What You Can Change _. And What You Can't - Martin E. Seligman [33]
Next, Clark and his colleagues asked if activating this habit with words would induce panic. All the subjects read a series of word pairs aloud. When panic patients got to “breathlessness-suffocation” and “palpitations-dying,” 75 percent suffered a full-blown panic attack—right there in the laboratory. No normal people had panic attacks, no recovered panic patients (I’ll tell you more in a moment about how they got better) had attacks, and only 17 percent of other anxious patients had attacks.
The final thing Clark told us was the “breakthrough” that Rachman had promised.
“We have developed and tested a rather novel therapy for panic,” Clark continued in his understated, disarming way. He explained that if catastrophic misinterpretations of bodily sensation are the cause of a panic attack, then changing the tendency to misinterpret should cure the disorder. His new therapy, as he described it, was straightforward and brief:
Patients are told that panic results when they mistake normal symptoms of mounting anxiety for symptoms of heart attack, going crazy, or dying. Anxiety itself, they are informed, produces shortness of breath, chest pain, and sweating. Once they misinterpret these normal bodily sensations as an imminent heart attack, their symptoms become even more pronounced because the misinterpretation changes their anxiety into terror. A vicious circle culminates in a full-blown panic attack.
Patients are taught to reinterpret the symptoms realistically, as mere anxiety symptoms. Then they are given practice right in the office, breathing rapidly into a paper bag. This causes a buildup of carbon dioxide and shortness of breath, mimicking the sensations that provoke a panic attack. The therapist points out that the symptoms the patient is experiencing—shortness of breath and heart racing—are harmless, simply the result of overbreathing, not a sign of a heart attack. The patient learns to interpret the symptoms correctly.
One patient, when he felt somewhat faint, would have a panic attack. He became afraid that he would actually faint and collapse, and interpreted his anxiety as a further symptom of imminent fainting. This escalated to panic in a few seconds.
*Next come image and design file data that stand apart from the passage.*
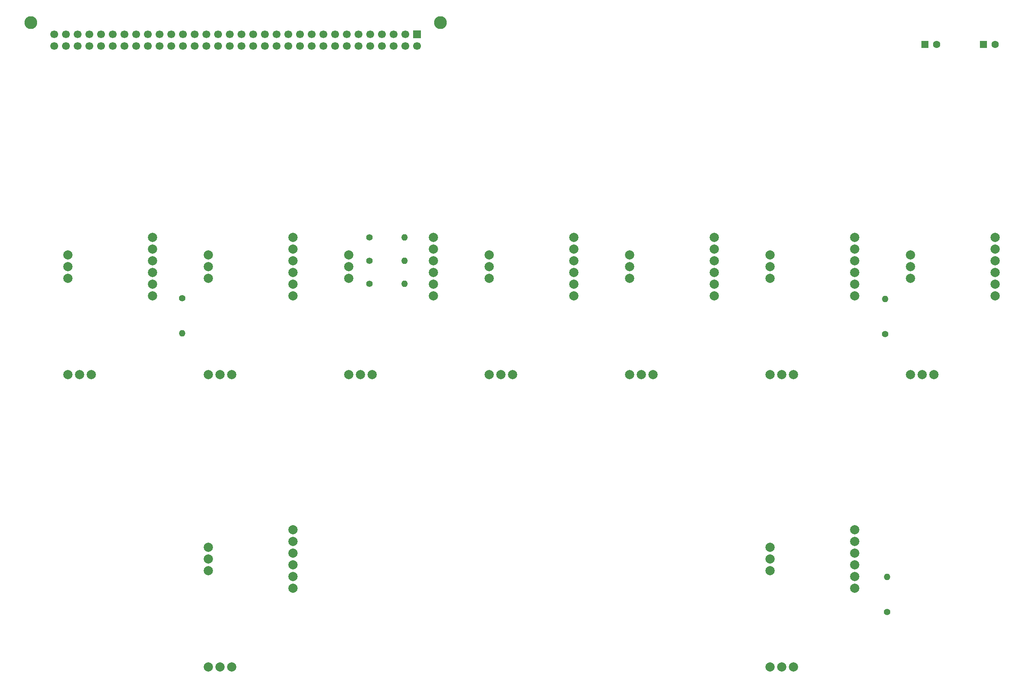
<source format=gbr>
G04 #@! TF.GenerationSoftware,KiCad,Pcbnew,(5.0.0)*
G04 #@! TF.CreationDate,2019-08-30T17:46:26+01:00*
G04 #@! TF.ProjectId,A-FB,412D46422E6B696361645F7063620000,rev?*
G04 #@! TF.SameCoordinates,Original*
G04 #@! TF.FileFunction,Soldermask,Bot*
G04 #@! TF.FilePolarity,Negative*
%FSLAX46Y46*%
G04 Gerber Fmt 4.6, Leading zero omitted, Abs format (unit mm)*
G04 Created by KiCad (PCBNEW (5.0.0)) date 08/30/19 17:46:26*
%MOMM*%
%LPD*%
G01*
G04 APERTURE LIST*
%ADD10C,2.000000*%
%ADD11C,1.400000*%
%ADD12O,1.400000X1.400000*%
%ADD13C,1.600000*%
%ADD14R,1.600000X1.600000*%
%ADD15C,2.800000*%
%ADD16C,1.700000*%
%ADD17R,1.700000X1.700000*%
G04 APERTURE END LIST*
D10*
G04 #@! TO.C,U8*
X225425000Y-78740000D03*
X225425000Y-81280000D03*
X225425000Y-83820000D03*
X243840000Y-74930000D03*
X243840000Y-77470000D03*
X243840000Y-80010000D03*
X243840000Y-82550000D03*
X243840000Y-85090000D03*
X243840000Y-87630000D03*
X230505000Y-104775000D03*
X227965000Y-104775000D03*
X225425000Y-104775000D03*
G04 #@! TD*
G04 #@! TO.C,U12*
X103505000Y-78740000D03*
X103505000Y-81280000D03*
X103505000Y-83820000D03*
X121920000Y-74930000D03*
X121920000Y-77470000D03*
X121920000Y-80010000D03*
X121920000Y-82550000D03*
X121920000Y-85090000D03*
X121920000Y-87630000D03*
X108585000Y-104775000D03*
X106045000Y-104775000D03*
X103505000Y-104775000D03*
G04 #@! TD*
G04 #@! TO.C,U11*
X133985000Y-78740000D03*
X133985000Y-81280000D03*
X133985000Y-83820000D03*
X152400000Y-74930000D03*
X152400000Y-77470000D03*
X152400000Y-80010000D03*
X152400000Y-82550000D03*
X152400000Y-85090000D03*
X152400000Y-87630000D03*
X139065000Y-104775000D03*
X136525000Y-104775000D03*
X133985000Y-104775000D03*
G04 #@! TD*
G04 #@! TO.C,U14*
X42545000Y-78740000D03*
X42545000Y-81280000D03*
X42545000Y-83820000D03*
X60960000Y-74930000D03*
X60960000Y-77470000D03*
X60960000Y-80010000D03*
X60960000Y-82550000D03*
X60960000Y-85090000D03*
X60960000Y-87630000D03*
X47625000Y-104775000D03*
X45085000Y-104775000D03*
X42545000Y-104775000D03*
G04 #@! TD*
G04 #@! TO.C,U13*
X73025000Y-78740000D03*
X73025000Y-81280000D03*
X73025000Y-83820000D03*
X91440000Y-74930000D03*
X91440000Y-77470000D03*
X91440000Y-80010000D03*
X91440000Y-82550000D03*
X91440000Y-85090000D03*
X91440000Y-87630000D03*
X78105000Y-104775000D03*
X75565000Y-104775000D03*
X73025000Y-104775000D03*
G04 #@! TD*
D11*
G04 #@! TO.C,R3*
X107975000Y-85064600D03*
D12*
X115595000Y-85064600D03*
G04 #@! TD*
D11*
G04 #@! TO.C,R4*
X107975000Y-80010000D03*
D12*
X115595000Y-80010000D03*
G04 #@! TD*
D11*
G04 #@! TO.C,R5*
X107975000Y-74930000D03*
D12*
X115595000Y-74930000D03*
G04 #@! TD*
D11*
G04 #@! TO.C,R6*
X67411600Y-88163400D03*
D12*
X67411600Y-95783400D03*
G04 #@! TD*
D10*
G04 #@! TO.C,U2*
X194945000Y-142240000D03*
X194945000Y-144780000D03*
X194945000Y-147320000D03*
X213360000Y-138430000D03*
X213360000Y-140970000D03*
X213360000Y-143510000D03*
X213360000Y-146050000D03*
X213360000Y-148590000D03*
X213360000Y-151130000D03*
X200025000Y-168275000D03*
X197485000Y-168275000D03*
X194945000Y-168275000D03*
G04 #@! TD*
G04 #@! TO.C,U6*
X73025000Y-142240000D03*
X73025000Y-144780000D03*
X73025000Y-147320000D03*
X91440000Y-138430000D03*
X91440000Y-140970000D03*
X91440000Y-143510000D03*
X91440000Y-146050000D03*
X91440000Y-148590000D03*
X91440000Y-151130000D03*
X78105000Y-168275000D03*
X75565000Y-168275000D03*
X73025000Y-168275000D03*
G04 #@! TD*
G04 #@! TO.C,U9*
X194945000Y-78740000D03*
X194945000Y-81280000D03*
X194945000Y-83820000D03*
X213360000Y-74930000D03*
X213360000Y-77470000D03*
X213360000Y-80010000D03*
X213360000Y-82550000D03*
X213360000Y-85090000D03*
X213360000Y-87630000D03*
X200025000Y-104775000D03*
X197485000Y-104775000D03*
X194945000Y-104775000D03*
G04 #@! TD*
G04 #@! TO.C,U10*
X164465000Y-78740000D03*
X164465000Y-81280000D03*
X164465000Y-83820000D03*
X182880000Y-74930000D03*
X182880000Y-77470000D03*
X182880000Y-80010000D03*
X182880000Y-82550000D03*
X182880000Y-85090000D03*
X182880000Y-87630000D03*
X169545000Y-104775000D03*
X167005000Y-104775000D03*
X164465000Y-104775000D03*
G04 #@! TD*
D13*
G04 #@! TO.C,C1*
X243800000Y-33020000D03*
D14*
X241300000Y-33020000D03*
G04 #@! TD*
D13*
G04 #@! TO.C,C2*
X231100000Y-33020000D03*
D14*
X228600000Y-33020000D03*
G04 #@! TD*
D15*
G04 #@! TO.C,J1*
X34525000Y-28321000D03*
X123425000Y-28321000D03*
D16*
X39605000Y-33401000D03*
X39605000Y-30861000D03*
X42145000Y-33401000D03*
X42145000Y-30861000D03*
X44685000Y-33401000D03*
X44685000Y-30861000D03*
X47225000Y-33401000D03*
X47225000Y-30861000D03*
X49765000Y-33401000D03*
X49765000Y-30861000D03*
X52305000Y-33401000D03*
X52305000Y-30861000D03*
X54845000Y-33401000D03*
X54845000Y-30861000D03*
X57385000Y-33401000D03*
X57385000Y-30861000D03*
X59925000Y-33401000D03*
X59925000Y-30861000D03*
X62465000Y-33401000D03*
X62465000Y-30861000D03*
X65005000Y-33401000D03*
X65005000Y-30861000D03*
X67545000Y-33401000D03*
X67545000Y-30861000D03*
X70085000Y-33401000D03*
X70085000Y-30861000D03*
X72625000Y-33401000D03*
X72625000Y-30861000D03*
X75165000Y-33401000D03*
X75165000Y-30861000D03*
X77705000Y-33401000D03*
X77705000Y-30861000D03*
X80245000Y-33401000D03*
X80245000Y-30861000D03*
X82785000Y-33401000D03*
X82785000Y-30861000D03*
X85325000Y-33401000D03*
X85325000Y-30861000D03*
X87865000Y-33401000D03*
X87865000Y-30861000D03*
X90405000Y-33401000D03*
X90405000Y-30861000D03*
X92945000Y-33401000D03*
X92945000Y-30861000D03*
X95485000Y-33401000D03*
X95485000Y-30861000D03*
X98025000Y-33401000D03*
X98025000Y-30861000D03*
X100565000Y-33401000D03*
X100565000Y-30861000D03*
X103105000Y-33401000D03*
X103105000Y-30861000D03*
X105645000Y-33401000D03*
X105645000Y-30861000D03*
X108185000Y-33401000D03*
X108185000Y-30861000D03*
X110725000Y-33401000D03*
X110725000Y-30861000D03*
X113265000Y-33401000D03*
X113265000Y-30861000D03*
X115805000Y-33401000D03*
X115805000Y-30861000D03*
X118345000Y-33401000D03*
D17*
X118345000Y-30861000D03*
G04 #@! TD*
D11*
G04 #@! TO.C,R1*
X219939000Y-95986600D03*
D12*
X219939000Y-88366600D03*
G04 #@! TD*
G04 #@! TO.C,R2*
X220370000Y-148666000D03*
D11*
X220370000Y-156286000D03*
G04 #@! TD*
M02*

</source>
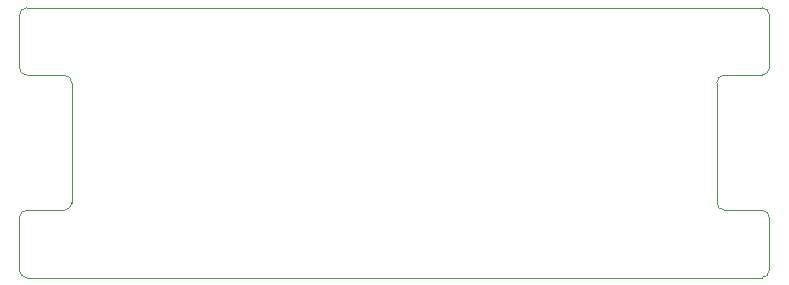
<source format=gm1>
G04 #@! TF.GenerationSoftware,KiCad,Pcbnew,(6.0.0-0)*
G04 #@! TF.CreationDate,2023-04-20T16:33:35-07:00*
G04 #@! TF.ProjectId,ItsyBitsy breadboard,49747379-4269-4747-9379-206272656164,3.0.0*
G04 #@! TF.SameCoordinates,Original*
G04 #@! TF.FileFunction,Profile,NP*
%FSLAX46Y46*%
G04 Gerber Fmt 4.6, Leading zero omitted, Abs format (unit mm)*
G04 Created by KiCad (PCBNEW (6.0.0-0)) date 2023-04-20 16:33:35*
%MOMM*%
%LPD*%
G01*
G04 APERTURE LIST*
G04 #@! TA.AperFunction,Profile*
%ADD10C,0.100000*%
G04 #@! TD*
G04 APERTURE END LIST*
D10*
X97282000Y-96520000D02*
X159512000Y-96520000D01*
X97282000Y-96520000D02*
G75*
G03*
X96647000Y-97155000I-1J-634999D01*
G01*
X96647000Y-118745000D02*
G75*
G03*
X97282000Y-119380000I634999J-1D01*
G01*
X96647000Y-101600000D02*
G75*
G03*
X97282000Y-102235000I634999J-1D01*
G01*
X97282000Y-113665000D02*
G75*
G03*
X96647000Y-114300000I-1J-634999D01*
G01*
X96647000Y-118745000D02*
X96647000Y-114300000D01*
X101092000Y-113030000D02*
X101092000Y-102870000D01*
X101092000Y-102870000D02*
G75*
G03*
X100457000Y-102235000I-634999J1D01*
G01*
X100457000Y-113665000D02*
G75*
G03*
X101092000Y-113030000I1J634999D01*
G01*
X97282000Y-102235000D02*
X100457000Y-102235000D01*
X97282000Y-113665000D02*
X100457000Y-113665000D01*
X97282000Y-119380000D02*
X159512000Y-119380000D01*
X96647000Y-101600000D02*
X96647000Y-97155000D01*
X160147000Y-101600000D02*
X160147000Y-97155000D01*
X160147000Y-114300000D02*
G75*
G03*
X159512000Y-113665000I-634999J1D01*
G01*
X160147000Y-97155000D02*
G75*
G03*
X159512000Y-96520000I-634999J1D01*
G01*
X159512000Y-113665000D02*
X156337000Y-113665000D01*
X156337000Y-102235000D02*
G75*
G03*
X155702000Y-102870000I-1J-634999D01*
G01*
X159512000Y-102235000D02*
X156337000Y-102235000D01*
X155702000Y-102870000D02*
X155702000Y-113030000D01*
X159512000Y-119380000D02*
G75*
G03*
X160147000Y-118745000I1J634999D01*
G01*
X155702000Y-113030000D02*
G75*
G03*
X156337000Y-113665000I634999J-1D01*
G01*
X159512000Y-102235000D02*
G75*
G03*
X160147000Y-101600000I1J634999D01*
G01*
X160147000Y-118745000D02*
X160147000Y-114300000D01*
M02*

</source>
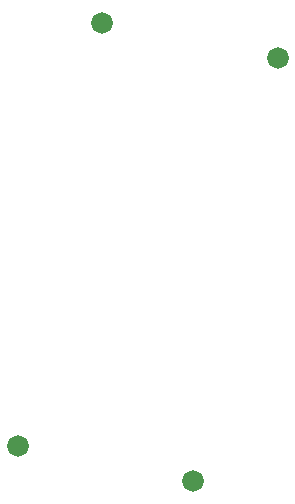
<source format=gbs>
G75*
%MOIN*%
%OFA0B0*%
%FSLAX24Y24*%
%IPPOS*%
%LPD*%
%AMOC8*
5,1,8,0,0,1.08239X$1,22.5*
%
%ADD10C,0.0720*%
D10*
X004570Y002430D03*
X010420Y001260D03*
X013230Y015370D03*
X007380Y016540D03*
M02*

</source>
“Why,” Clark asked him, “have you never actually fainted?”
“I always managed to avoid collapsing just in time by holding on to something,” replied the patient.
“That’s one possibility. An alternative explanation is that the feeling of faintness you get in a panic attack will never lead you to collapse, even if you don’t control it. In order to decide which possibility is correct, we need to know what has to happen to your body for you actually to faint. Do you know?”
“No.”
“Your blood pressure needs to drop,” said Clark. “Do you know what happens to your blood pressure during a panic attack?”
“Well, my pulse is racing. I guess my blood pressure must be up,” the patient responded.
“That’s right. In anxiety, heart rate and blood pressure tend to go together. So you are actually less likely to faint when you are anxious than when you are not,” said Clark.
“But why do I feel so faint?”
“Your feeling of faintness is a sign that your body is reacting in a normal way to the perception of danger. When you perceive danger, more blood is sent to your muscles and less to your brain. This means there is a small drop in oxygen to the brain. That is why you feel faint. However, this feeling is misleading because you will not actually faint since your blood pressure is up, not down.”
The patient concluded, “That’s very clear. So next time I feel faint, I can check out whether I am going to faint by taking my pulse. If it’s normal or quicker than normal, I know I won’t faint.”9
“This simple therapy appears to be a cure,” Clark told us. “Ninety to one hundred percent of the patients are panic free at the end of therapy. One year later, only one person had had another panic attack.”